The findings in the pedigree with Liddle syndrome reported by Hansson et al. (1995) were consistent with autosomal dominant inheritance, although there was no male-to-male transmission.

Molecular Genetics

In affected members of a Japanese family (K204) segregating Liddle syndrome who did not have mutation in the SCNN1B gene (600760), Hansson et al. (1995) identified a truncating mutation in the C terminus of the gamma subunit of the renal epithelial sodium channel (W574X; 600761.0001).

Snyder et al. (1995) investigated the mechanism by which truncation of the C terminus of the beta and gamma subunits alter the function of the renal epithelial sodium channel. They identified a conserved motif in the C terminus of all 3 subunits of the sodium channel that, when mutated, reproduced the effect of Liddle truncations. Further, both truncation of the C terminus and mutation of the conserved C-terminal motif increased surface expression of chimeric proteins containing the C terminus of the beta subunit. Thus, by deleting a conserved motif, mutations in the Liddle syndrome increased the number of sodium channels in the apical membrane, which increases renal sodium absorption and creates a predisposition to hypertension.
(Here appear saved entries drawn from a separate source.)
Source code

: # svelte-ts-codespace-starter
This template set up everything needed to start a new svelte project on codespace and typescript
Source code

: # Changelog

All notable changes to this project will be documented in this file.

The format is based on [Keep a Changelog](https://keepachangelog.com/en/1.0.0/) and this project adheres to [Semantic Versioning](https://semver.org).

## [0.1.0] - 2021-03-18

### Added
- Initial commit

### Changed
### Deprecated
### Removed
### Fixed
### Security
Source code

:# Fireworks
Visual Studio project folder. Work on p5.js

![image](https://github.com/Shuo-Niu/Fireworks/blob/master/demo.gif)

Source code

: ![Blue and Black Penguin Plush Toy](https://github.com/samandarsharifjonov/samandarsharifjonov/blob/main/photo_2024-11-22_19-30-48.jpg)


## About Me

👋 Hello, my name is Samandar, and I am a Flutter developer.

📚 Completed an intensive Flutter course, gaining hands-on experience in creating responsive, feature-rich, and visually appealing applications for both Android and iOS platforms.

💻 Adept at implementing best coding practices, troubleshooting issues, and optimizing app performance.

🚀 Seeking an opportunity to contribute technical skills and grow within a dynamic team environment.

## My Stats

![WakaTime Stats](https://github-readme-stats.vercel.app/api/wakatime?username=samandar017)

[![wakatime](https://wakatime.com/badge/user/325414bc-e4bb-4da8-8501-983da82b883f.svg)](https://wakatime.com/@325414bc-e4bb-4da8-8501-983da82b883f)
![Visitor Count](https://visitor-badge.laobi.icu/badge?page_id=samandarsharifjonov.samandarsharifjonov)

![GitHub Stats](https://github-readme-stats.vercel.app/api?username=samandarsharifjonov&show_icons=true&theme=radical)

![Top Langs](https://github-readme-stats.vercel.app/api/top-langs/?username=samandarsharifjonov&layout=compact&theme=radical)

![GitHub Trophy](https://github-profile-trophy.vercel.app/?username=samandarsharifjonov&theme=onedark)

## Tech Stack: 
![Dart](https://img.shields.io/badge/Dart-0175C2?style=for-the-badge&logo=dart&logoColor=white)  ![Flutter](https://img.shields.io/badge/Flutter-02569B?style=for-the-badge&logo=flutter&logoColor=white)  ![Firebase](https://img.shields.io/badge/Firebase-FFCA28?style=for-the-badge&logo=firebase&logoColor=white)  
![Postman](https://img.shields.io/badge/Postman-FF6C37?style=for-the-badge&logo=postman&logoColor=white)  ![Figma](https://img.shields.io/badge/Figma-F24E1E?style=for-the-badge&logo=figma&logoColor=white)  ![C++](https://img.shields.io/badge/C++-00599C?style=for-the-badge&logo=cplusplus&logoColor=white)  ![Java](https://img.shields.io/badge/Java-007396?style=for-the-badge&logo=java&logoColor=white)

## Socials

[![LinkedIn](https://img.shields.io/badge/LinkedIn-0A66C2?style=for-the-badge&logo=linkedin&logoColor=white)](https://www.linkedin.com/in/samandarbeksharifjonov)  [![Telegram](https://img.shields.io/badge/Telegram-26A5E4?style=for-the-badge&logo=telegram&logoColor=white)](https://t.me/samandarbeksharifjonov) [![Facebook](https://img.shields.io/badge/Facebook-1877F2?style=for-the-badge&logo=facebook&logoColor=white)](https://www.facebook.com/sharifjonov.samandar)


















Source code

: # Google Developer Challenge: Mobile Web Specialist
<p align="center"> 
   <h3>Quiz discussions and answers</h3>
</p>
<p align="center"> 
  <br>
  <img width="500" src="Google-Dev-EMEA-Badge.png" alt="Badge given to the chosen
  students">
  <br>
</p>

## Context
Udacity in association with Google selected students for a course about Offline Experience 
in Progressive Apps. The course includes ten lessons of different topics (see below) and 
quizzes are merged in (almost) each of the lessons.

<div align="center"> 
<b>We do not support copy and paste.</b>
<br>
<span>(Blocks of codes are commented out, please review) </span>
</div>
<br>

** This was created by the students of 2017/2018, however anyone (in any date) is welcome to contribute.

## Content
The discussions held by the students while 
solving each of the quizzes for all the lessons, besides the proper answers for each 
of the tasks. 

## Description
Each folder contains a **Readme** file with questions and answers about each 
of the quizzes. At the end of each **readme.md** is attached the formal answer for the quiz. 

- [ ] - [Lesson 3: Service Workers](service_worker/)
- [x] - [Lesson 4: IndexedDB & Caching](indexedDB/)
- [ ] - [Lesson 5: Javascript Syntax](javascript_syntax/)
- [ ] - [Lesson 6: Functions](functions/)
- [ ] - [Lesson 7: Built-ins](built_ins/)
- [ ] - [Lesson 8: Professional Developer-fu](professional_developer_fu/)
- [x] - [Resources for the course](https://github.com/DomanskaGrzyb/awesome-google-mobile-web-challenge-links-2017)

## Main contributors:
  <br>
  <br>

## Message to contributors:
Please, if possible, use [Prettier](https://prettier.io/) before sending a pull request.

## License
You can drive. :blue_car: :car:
In 3 affected members of a Chinese family with Liddle syndrome, Shi et al. (2010) identified a heterozygous nonsense mutation (Q567X; 600761.0002) in the SCNN1G gene.

In a Finnish man with hypertension, hypokalemia, low serum aldosterone, and suppressed renin activity, Hiltunen et al. (2002) screened the SCNN1B and SCNN1G genes and identified heterozygosity for a missense mutation in SCNN1G (N530S; 600761.0008). The mutation was also present in his affected mother, but was not found in his unaffected brother or maternal aunt. However, the N530S variant was detected in 1 of 291 healthy Finnish blood donors as well as in 1 of 175 control Finnish men, aged 50 to 69 years, who had low-normal blood pressure; neither individual was available for further evaluation. Functional analysis demonstrated a 2-fold increase in channel activity with the mutant compared to wildtype SCNN1G.

In a Japanese man with Liddle syndrome, Wang et al. (2007) screened the C terminus of the SCCN1B and SCNN1G genes and identified heterozygosity for a de novo 5-bp deletion in SCNN1G (600761.0009) that was not found in his unaffected parents, 50 randomly selected hypertensive patients, or 50 normotensive controls. The authors stated that this was the first reported sporadic patient with a mutation in the SCNN1G gene, and noted that Liddle syndrome should be considered in patients without a family history of hypertension.